With momentum growing behind the grain through the ingredient supply arm, increasing processing capacity is next on Yolélé’s to-do list. Currently, the company is one of the only fonio suppliers to the U.S. and sources from a network of smallholder farms across West Africa where it can procure and process around 1,000 tons of raw fonio paddy per year.

Once the company completes the build out of its processing plant, complete with a novel machine to de-hull the microscopic bran from its husk, it expects to have an output of over 12,000 tons per year. While Teverow said its current capacity is enough to sustain the CPG business and its ingredient supply arm for now, the timeline for the plant’s build out is in flux as is the access to the cash it needs to break ground.

Fonio

‘An Emblematic Initiative For Economic Development’

The team is currently waiting on investment from the International Finance Corporation (IFC), a division of the World Bank that lends to the private sector to support livelihoods, health and economy of developing regions outside of the U.S. But that funding is now imperiled as the Trump administration retreats from foreign aid.

“If the U.S. withdraws its funding – which is possible, who knows, right? – then that will severely impact IFC’s ability to operate and invest in anything,” Teverow said. “There are people in senior levels of authority at the World Bank and IFC who probably have bought more of [Thiam’s] cookbook than anyone else in the world. They’re big fans and they love fonio. A lot of the people in the organization come from fonio country, and they want to see it emerge as an emblematic initiative for economic development in West Africa.”
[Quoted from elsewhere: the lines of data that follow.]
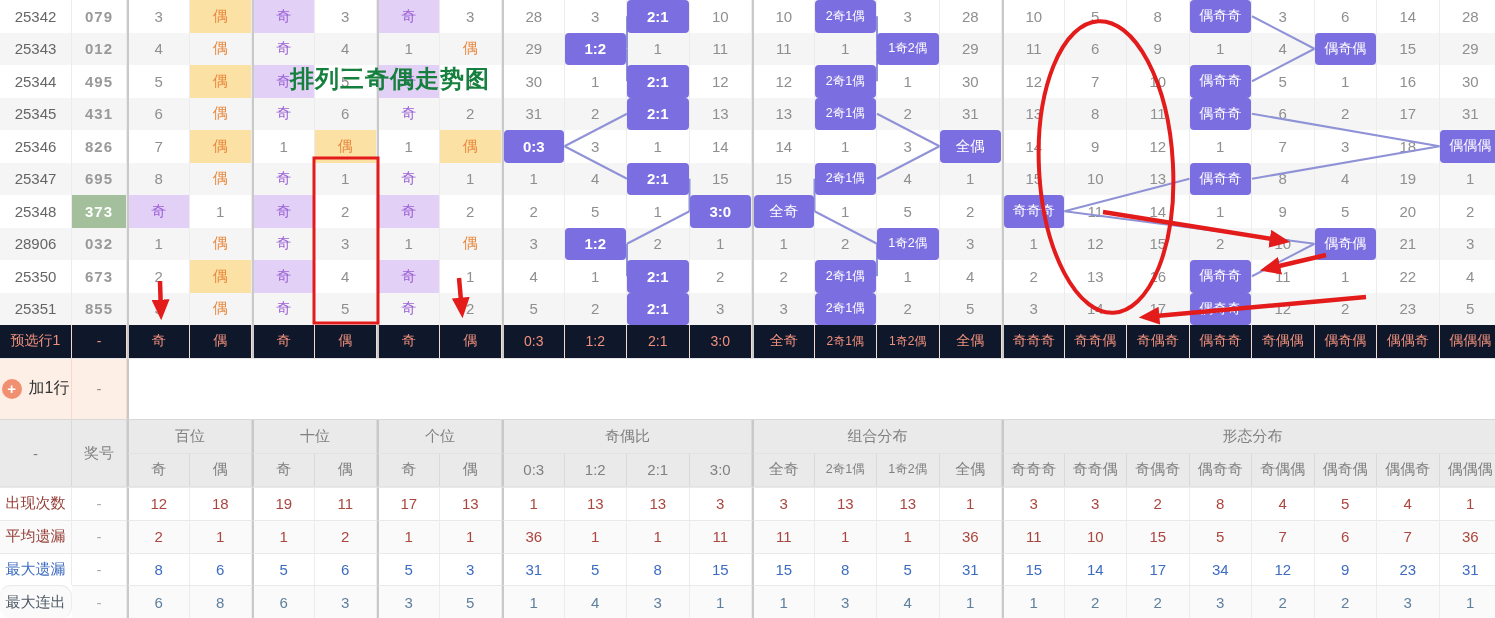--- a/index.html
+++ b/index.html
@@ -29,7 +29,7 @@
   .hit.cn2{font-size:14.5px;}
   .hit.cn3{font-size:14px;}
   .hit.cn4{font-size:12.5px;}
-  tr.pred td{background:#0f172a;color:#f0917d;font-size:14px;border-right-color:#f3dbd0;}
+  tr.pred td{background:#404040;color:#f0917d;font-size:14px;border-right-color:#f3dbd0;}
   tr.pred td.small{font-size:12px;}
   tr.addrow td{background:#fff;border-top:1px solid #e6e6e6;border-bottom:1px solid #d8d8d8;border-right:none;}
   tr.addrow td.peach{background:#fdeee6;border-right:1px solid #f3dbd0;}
There is some upside: Teverow said its equipment manufacturer in Europe recently generated some positive results in developing a new processing mechanism for the tiny, couscous-like grain. The next step is for Yolélé to ship nearly three tons of raw, fonio paddies to the manufacturer’s pilot facility to test the solution on a large scale. The goal of that test is to generate enough information to engineer and quote out the equipment needed for the plant.

Although it took ancient grains like quinoa decades to break into the American diet, Teverow believes the momentum behind fonio is already accelerating; in 2023, the United Nations’ proclaimed it was the Year of the Millets, specifically highlighting fonio and its nutrition and food security attributes. The growth of Yolélé’s own brand provides additional evidence, with volumes steadily increasing and adoption of fonio products spreading across channels including food service and airports, Teverow explained.

The CPG business has aimed for “discovery” placements like next to the deli counter rather than the Salty Snack aisle and is leaning hard into small format chip bags within food service accounts, securing steady repeat orders, Teverow said. That growth has allowed it to ramp up production from one three day run per quarter to a run every two months.

“The emphasis for us is finding other companies to use fonio in their products, under their brand,” Teverow said. “Sure, collaborations are great. We always like that. But most importantly, if other companies use fonio – that’s volume – but it’s also recognition and awareness, and if ‘featuring fonio’ is highlighted [on-pack], then it increases awareness and creates that snowball effect. The more companies using it [equals] the more companies that will use it.”